Die 26 000 Fans in der ausverkauften VfL-Arena feierten den Weltmeister-Trainer von 2014 mit "Jo-gi! Jo-gi!"-Sprechchören, in einer Kurve stand auf einem Spruchband Schwarz auf Weiß: "Herberger, Schön, Beckenbauer, Löw – mit högschder Disziplin zum Weltmeistertrainer. Wir sagen DANKE!"
Noch emotionaler aber war für Löw, den König von Rio, dass zahlreiche Weggefährten aus seinen 15 Amtsjahren nach Niedersachsen gekommen waren. Benedikt Höwedes, der das Teammanagement der Nationalelf derzeit als Trainee unterstützt, organisierte die kleine Zeremonie im Stadion und den internen Abend im Ritz-Carlton Hotel in Wolfsburg.

Lahm, Schweinsteiger und Kramer fehlen
Es standen Spalier für ihren ehemaligen Chef: Zurückgetretene wie Sami Khedira, Per Mertesacker oder Miroslav Klose sowie Noch-Aktive wie Lukas Podolski, Julian Draxler (der wegen einer Verletzung auf einen Einsatz verzichten musste) sowie Mats Hummels im herbst-farbenfrohen Mantel.

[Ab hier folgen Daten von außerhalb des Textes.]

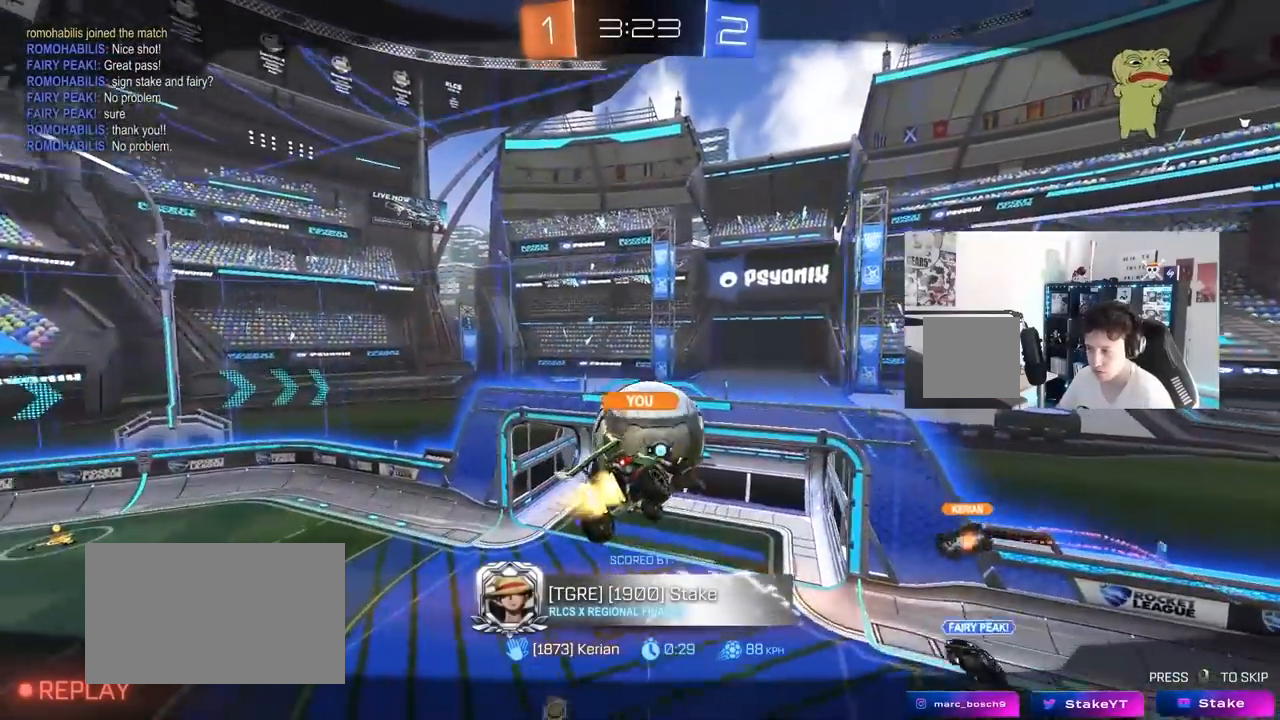
{"keys": [], "mouse": [], "mouse_move": "still", "events": []}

Auch der langjährige Stürmer Mario Gomez, allerdings nicht im Weltmeister-Kader von 2014, war dabei. Mit Manuel Neuer, Thomas Müller und Matthias Ginter (eingewechselt) standen drei Champions auf dem Platz. Macht zehn – von den 23 des damaligen Kaders. Hm.

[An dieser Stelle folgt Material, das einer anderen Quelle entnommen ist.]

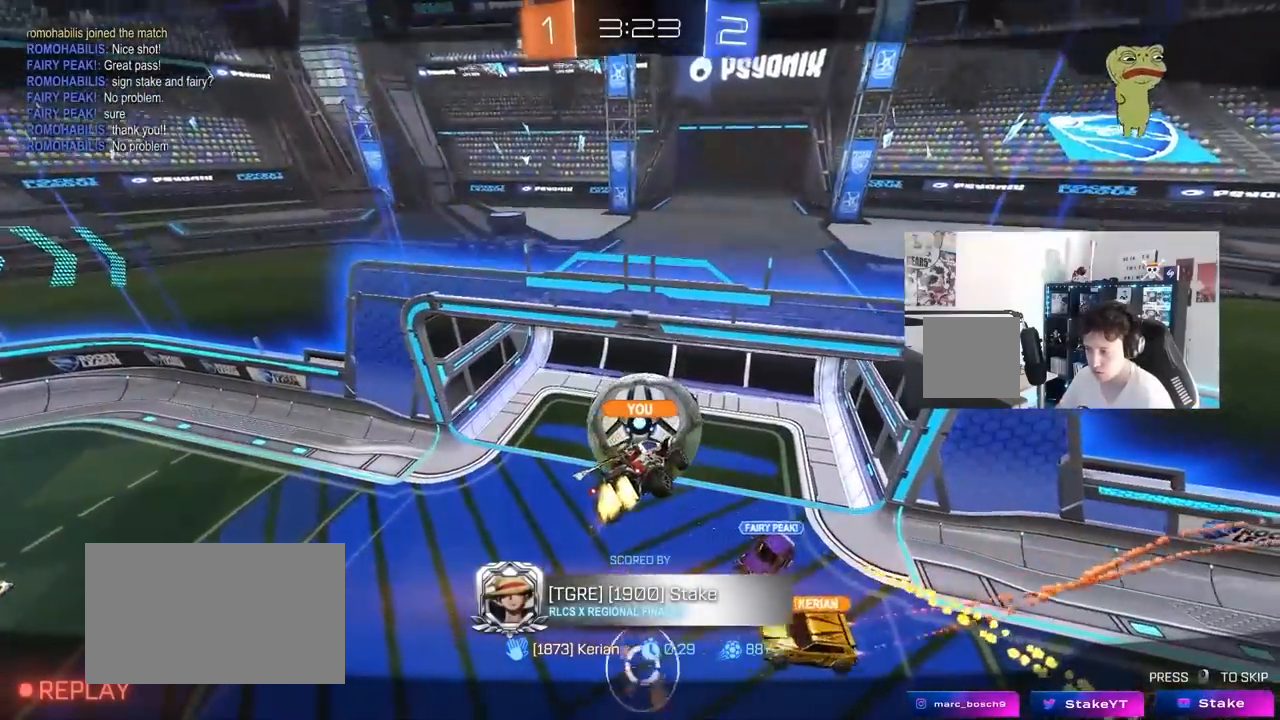
{"keys": [], "mouse": [], "mouse_move": "still", "events": []}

Doch: Wo war Philipp Lahm, der Kapitän der Helden von Rio, der Organisationschef der Heim-EM 2024? Auch Löw-Vertraute und Größen wie Bastian Schweinsteiger oder Christoph Kramer waren nicht vor Ort. Jérôme Boateng (Verspätung bei der Anreise) war da, aber nur im VIP-Raum. Der Siegtorschütze von Rio, Mario Götze (PSV Eindhoven), fehlte entschuldigt – aus privaten Gründen. Mesut Özil, 2018 im Streit mit dem DFB zurückgetreten, fehlte unentschuldigt – aus bekannten Gründen.
"Jahrhundert-Trainer": Löwe erhält Collage
Löw drückte und herzte jeden, natürlich auch Oliver Bierhoff, der mit Löw 2004 beim DFB als Sportdirektor angeheuert hatte. Man wollte Löw „einen gebührenden Abschied bereiten“, sagte der DFB-Direktor vorher. Doch Weltverband Fifa genehmigte wohl nur diese fünf Minuten vor Anpfiff – und so fiel die Sache etwas dünn aus.

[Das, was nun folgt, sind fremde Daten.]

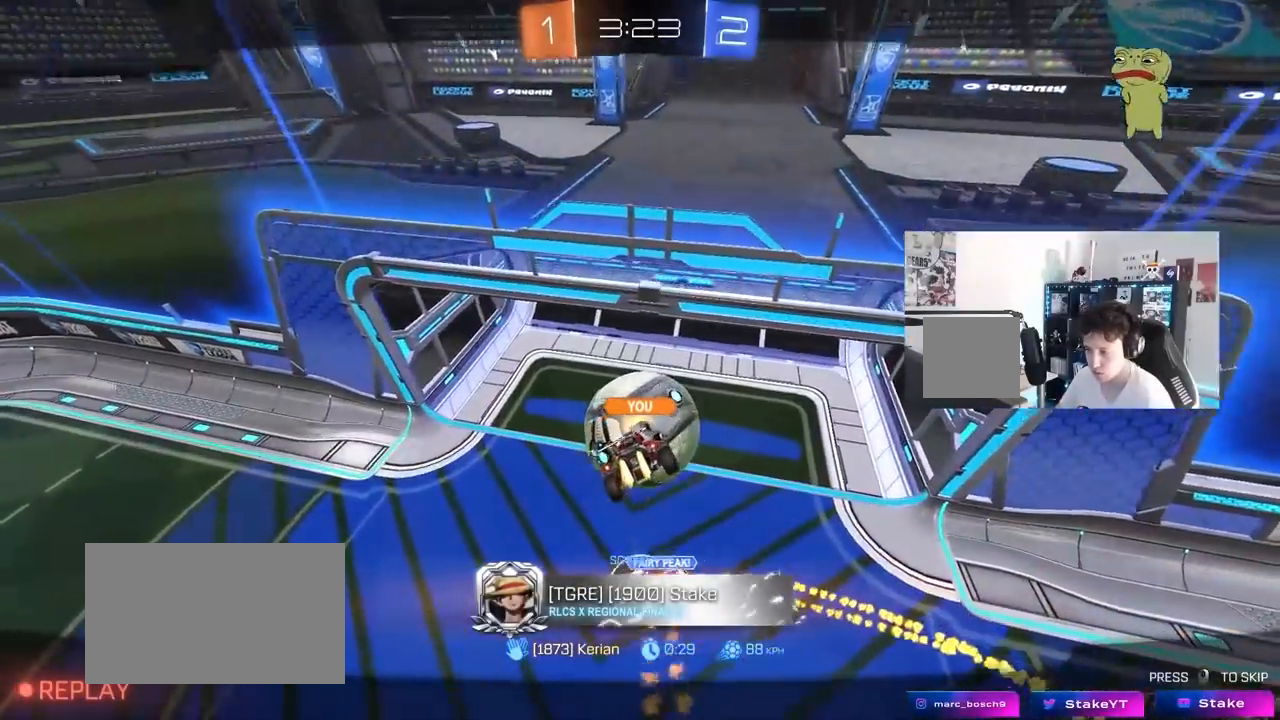
{"keys": [], "mouse": ["right"], "mouse_move": "still", "events": [[67, "mouse_right", "down"], [300, "mouse_right", "up"], [400, "mouse_right", "down"]]}
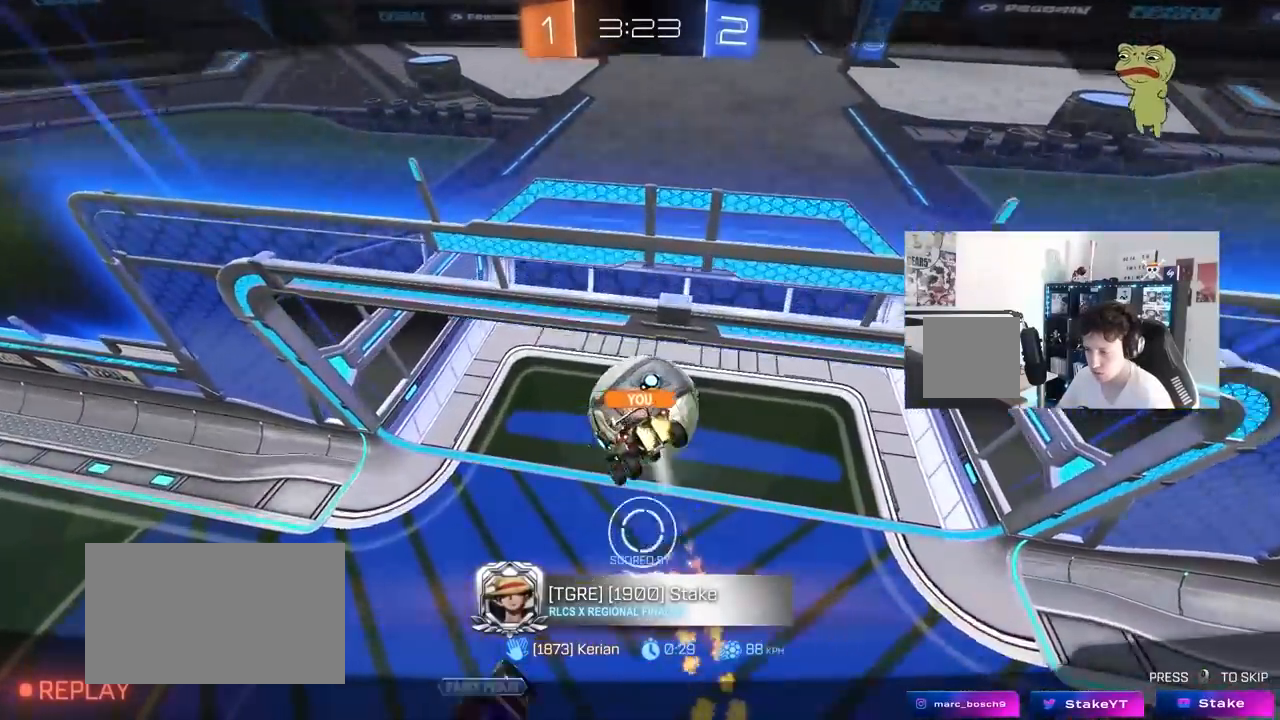
{"keys": [], "mouse": [], "mouse_move": "still", "events": [[133, "mouse_right", "up"], [167, "mouse_right", "down"], [417, "mouse_right", "up"]]}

Auf der Collage, die Löw überreicht wurde, stand: "Jahrhundert-Trainer". 198 Länderspiele, 124 Siege und zwei Titel: der goldene WM-Pokal nach dem Finaltriumph 2014 gegen Argentinien (1:0 n.V.) und der Confed-Cup 2017 in Russland mit einer Perspektivtruppe. Dem gegenüber steht das historisch schlechte WM-Vorrunden-Aus ein Jahr später und das abrupte Ende der EM in diesem Sommer.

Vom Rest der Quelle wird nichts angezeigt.